Two weeks ago, SAA board chairwoman of the risk and audit committee Yakhe Kwinana told Parliament that an investigation by Ernst & Young auditors had uncovered major irregularities, which cost the airline R640 million in the first six months of the current financial year. The airline’s financial losses have ballooned to nearly R5 billion in the current financial year.

Kwinana said the airline’s miseries were a result of poor financial management and procurement planning, despite its planes flying at full capacity.

A source said the investigation would also look at the general corruption that had been reported at SAA, including the transfer of monies from SAA accounts into individual bank accounts, particularly on its overseas reservations stations.
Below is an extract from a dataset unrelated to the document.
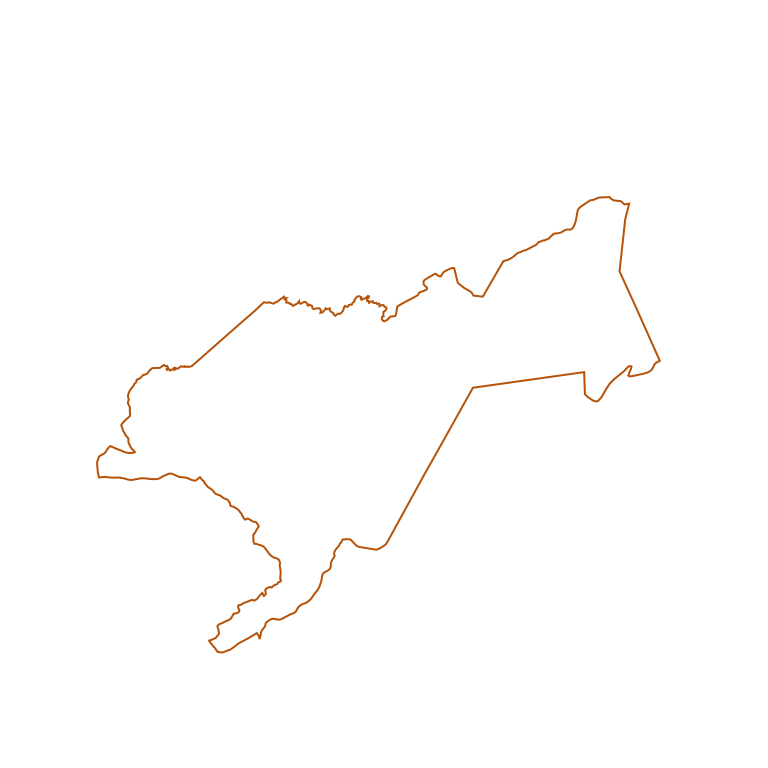 the district of Sotik, Rift Valley, Kenya, rotated 228°
{"feature_id": "3690345B96591011097593", "entity_name": "Sotik", "entity_type": "district", "adm_level": 2, "iso_a3": "KEN", "parent_name": "Kenya", "parent_adm1": "Rift Valley", "projection": "equal_earth", "projection_center": [35.146, -0.766], "detail": "fine", "context": "isolated", "style": "outline", "palette": "amber", "viewbox_px": 768, "rotation_deg": 228, "n_neighbors": 0, "source": "geoboundaries", "source_scale": "gbopen_adm2", "svg_char_len": 6149}
<svg xmlns="http://www.w3.org/2000/svg" viewBox="0 0 768 768"><g transform="rotate(228 384 384)"><path d="M550.9,222.0L550.9,218.5L550.1,215.1L551.1,212.2L551.9,211.2L551.6,209.0L551.6,205.5L552.3,204.5L552.6,203.0L551.7,202.1L551.1,200.5L551.1,198.4L550.4,196.9L549.3,191.1L548.7,189.5L547.1,186.4L544.9,184.7L543.2,183.9L541.5,181.1L540.5,180.6L536.8,179.6L533.4,176.5L531.1,174.9L530.3,173.7L530.1,171.8L530.3,168.8L530.1,165.7L529.8,163.1L529.1,161.1L523.1,158.6L520.8,158.3L519.8,157.8L516.5,157.6L515.3,157.7L514.1,157.3L511.6,155.0L506.6,153.5L504.9,153.2L503.4,153.2L502.0,153.5L500.1,153.3L500.9,151.3L504.2,147.6L506.2,146.1L515.6,141.5L521.0,139.1L521.0,137.0L520.6,134.4L519.9,132.1L519.6,130.3L519.8,128.4L520.8,124.4L520.5,122.8L519.3,121.3L518.5,119.3L516.4,117.1L509.2,111.8L505.1,109.6L504.2,111.1L501.8,114.3L496.1,119.5L491.8,124.5L488.6,127.1L483.8,130.1L481.3,132.5L476.3,140.7L473.6,143.5L469.2,147.2L465.0,151.9L464.1,154.1L463.3,158.3L461.2,164.3L459.7,166.0L458.5,166.7L452.0,169.6L447.0,174.1L445.6,175.0L443.0,176.0L439.1,178.3L438.2,179.7L437.9,184.9L433.9,184.7L432.7,185.0L431.1,184.9L429.9,184.1L428.6,184.4L425.2,184.2L421.1,185.4L419.9,185.5L415.7,185.3L414.1,185.8L410.7,187.7L406.0,188.5L403.8,189.9L402.7,190.2L400.6,190.2L399.1,190.0L396.1,188.4L392.8,190.3L389.4,191.3L387.7,191.5L386.0,191.5L384.6,191.2L383.3,191.4L381.9,190.8L376.8,189.8L375.7,190.6L375.4,192.6L372.7,193.7L370.5,194.2L368.2,195.4L366.9,196.5L365.3,196.4L362.2,195.8L361.6,194.5L361.2,192.7L359.6,188.0L359.5,186.0L354.4,181.7L352.0,180.7L350.8,182.1L347.8,183.6L346.7,184.5L344.0,185.7L341.7,185.8L334.5,185.0L332.8,185.1L329.4,185.7L325.5,187.9L323.8,188.2L320.8,187.3L319.0,185.1L313.9,181.9L308.5,176.4L306.9,176.1L306.6,174.2L307.4,172.7L306.8,170.8L308.1,167.0L307.8,165.5L308.1,164.2L309.4,163.6L310.7,160.1L310.4,158.0L307.0,155.7L306.8,152.9L310.2,153.7L309.9,149.5L309.2,145.7L309.9,142.5L311.9,141.6L314.2,135.2L315.0,133.7L315.8,129.6L317.0,127.7L315.7,126.3L314.5,125.6L313.2,125.5L312.2,124.7L311.6,122.9L312.7,120.3L313.9,118.5L312.6,114.9L312.1,112.6L312.5,110.6L313.5,107.9L314.5,103.9L315.4,102.0L315.8,100.0L315.5,98.2L314.0,97.2L312.7,96.9L309.0,94.5L308.4,92.8L308.4,90.9L307.8,89.2L309.0,85.5L310.3,82.3L307.0,81.8L301.1,81.7L296.3,81.1L293.0,83.7L292.1,85.5L290.8,88.8L289.5,91.8L289.0,95.8L288.5,102.6L285.7,113.6L284.1,122.7L280.5,122.4L277.6,120.9L281.7,126.5L282.5,128.0L283.6,133.7L284.8,135.1L285.5,136.3L285.5,138.4L285.2,140.9L284.7,143.0L283.7,144.6L279.9,147.5L278.8,148.7L278.0,150.3L275.2,161.1L274.3,163.1L273.8,165.3L274.3,167.4L275.5,170.9L275.5,173.0L275.1,176.0L274.0,178.4L273.4,180.4L273.0,184.1L273.3,186.6L274.8,192.7L275.1,196.0L276.4,200.0L279.1,205.0L282.9,209.9L283.9,211.5L283.9,213.6L282.9,217.5L282.8,219.5L283.4,221.3L284.2,222.6L286.3,224.5L287.0,225.7L287.8,227.4L288.8,231.1L289.4,232.4L290.9,233.0L292.2,234.4L293.3,237.2L293.9,242.2L294.8,244.2L294.9,245.7L296.1,249.2L293.2,253.0L290.7,255.1L282.6,255.3L279.8,256.3L266.7,266.9L265.8,267.8L265.0,269.7L264.2,273.2L263.6,277.6L264.3,280.7L290.5,355.6L297.9,377.7L321.7,447.6L258.9,540.7L241.9,526.4L238.7,526.6L232.4,528.1L231.0,528.7L229.3,529.9L228.2,531.4L228.5,535.7L228.8,537.2L231.5,545.4L233.2,552.0L233.6,558.0L232.9,570.7L233.5,577.2L232.7,578.8L231.5,579.7L229.9,577.5L229.0,575.3L226.8,571.2L225.3,571.6L223.6,574.0L218.4,583.0L216.6,586.6L215.7,589.4L215.4,591.3L215.7,593.2L216.2,594.9L217.6,598.2L217.8,599.7L216.7,604.5L273.2,622.8L310.1,634.4L345.1,673.6L354.0,686.9L356.6,682.8L360.8,682.5L362.3,681.7L363.3,680.4L364.8,679.4L366.3,677.9L369.3,676.7L372.1,676.7L374.2,673.9L377.8,669.8L379.0,667.9L380.5,663.3L382.5,660.0L384.1,649.4L384.1,646.4L383.4,644.2L376.7,635.4L375.0,632.4L374.0,629.8L373.5,627.6L373.9,626.0L376.1,623.6L377.0,622.3L377.4,620.8L378.1,616.9L379.5,614.3L381.5,611.7L382.1,610.2L382.0,605.2L381.7,603.8L382.3,602.2L383.0,600.9L383.3,599.1L384.2,598.4L385.1,595.7L385.9,594.1L385.6,590.1L386.6,586.6L388.2,580.2L388.7,578.7L389.6,577.3L390.2,575.7L390.5,573.9L391.5,572.1L392.0,570.4L392.0,566.1L392.5,562.1L393.4,559.1L395.4,554.9L382.8,515.9L389.9,509.6L393.8,510.4L402.0,507.8L408.7,506.6L410.4,506.8L423.1,513.7L424.0,512.7L424.9,511.6L425.5,510.2L427.1,504.5L427.2,502.7L426.0,498.1L427.2,497.1L429.7,496.4L430.8,496.4L431.8,495.7L433.8,485.9L434.1,483.6L433.7,481.9L431.5,480.1L426.5,480.3L425.7,479.2L426.2,476.9L427.8,473.0L428.3,471.2L427.6,469.6L427.5,468.0L428.3,464.2L430.5,456.0L432.3,448.1L432.6,445.6L427.9,439.8L427.0,437.7L429.8,433.8L429.5,429.4L430.2,426.5L431.1,425.7L433.7,425.7L435.0,427.3L434.6,429.1L435.9,429.7L437.9,431.8L437.7,434.2L438.3,436.4L439.7,436.9L441.2,436.1L443.1,436.4L444.3,434.7L444.9,432.7L446.1,434.0L447.2,434.0L448.0,432.4L449.4,432.7L450.3,431.4L451.6,430.3L452.8,431.1L454.0,429.5L454.4,427.1L456.0,428.1L457.1,427.1L458.4,428.3L458.5,430.3L459.3,431.5L460.3,430.6L460.0,428.7L460.5,426.4L461.5,425.6L461.5,423.7L462.9,423.9L464.0,425.2L465.7,424.3L466.8,423.0L466.9,421.1L466.4,419.5L466.2,418.1L465.2,417.4L465.3,415.1L464.5,413.0L465.5,412.1L466.2,410.7L465.6,409.0L466.5,407.8L468.1,407.2L467.8,405.7L465.9,402.8L465.5,400.4L465.5,398.2L466.9,397.2L467.2,395.4L467.3,393.5L469.2,393.2L470.8,393.7L473.8,392.8L475.3,393.3L476.5,394.3L477.8,391.7L479.2,391.4L478.7,390.2L478.4,386.1L479.4,384.4L480.2,385.8L481.7,386.6L483.3,386.7L485.3,384.6L486.7,382.0L488.0,381.4L490.0,382.7L492.8,381.8L492.9,380.0L494.0,379.9L495.1,380.8L496.3,380.8L497.9,380.3L498.9,378.2L499.4,375.6L501.1,375.3L502.3,376.3L501.8,373.5L503.0,368.6L505.3,368.7L506.6,367.6L507.7,367.9L509.9,365.9L511.3,367.4L513.3,366.9L513.1,368.8L514.5,367.6L515.7,368.2L515.9,366.1L516.3,364.3L516.5,360.4L517.4,357.9L517.4,356.0L519.0,354.7L521.2,353.6L522.8,351.2L524.2,350.3L525.1,349.0L524.8,334.8L525.2,317.2L525.9,253.3L527.5,249.9L528.8,249.6L529.7,247.5L530.9,247.6L531.4,245.8L533.0,245.0L533.4,241.0L534.4,239.7L534.7,238.3L535.6,239.7L536.5,238.6L536.3,236.4L537.2,234.1L538.7,234.4L539.4,232.3L540.7,232.5L541.1,234.7L542.5,234.9L543.8,233.4L545.3,233.2L545.8,231.6L545.7,229.4L546.2,227.9L550.2,223.3L550.9,222.0Z" fill="none" stroke="#b45309" stroke-width="2"/></g></svg>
“There is some proof that people act outside of their responsibilities and yet no charges have been brought forward,” said the source.

“Our interest is to know exactly who is actually responsible for all the problems that we are currently facing.”

SAA acting chief executive Musa Zwane yesterday said he was not aware of the Hawks investigation.

The investigation comes after SAA put senior executives on suspension last month, pending an investigation into the airline’s financial losses, and failure to give the board accurate information on the routes.

Last month, SAA charged its chief commercial officer Sylvain Bosc with misleading it on the Abu Dhabi route.

The company charged Bosc, a French national who had already been placed on forced leave at the time, after an investigation by ENSafrica revealed that he had allegedly manipulated figures and withheld two reports that showed that the route was not profitable.

Losses

SAA said the route, which was meant to fly passengers to and from China and India, had already racked up losses amounting to R400m.

Another source said the Hawks investigation also came on the back of an alleged intervention by the Senegalese government after a senior SAA executive, whose name is known to Business Report, went to Dakar to try to stop the airline’s long-haul operation to the country. “The executive acted dishonestly by telling the board that profitable routes did not make money, while those that caused huge financial setbacks for SAA were touted as profitable,” the source said.

The board also suspended chief financial officer Wolf Meyer, who subsequently resigned from the airline before charges against him could be brought.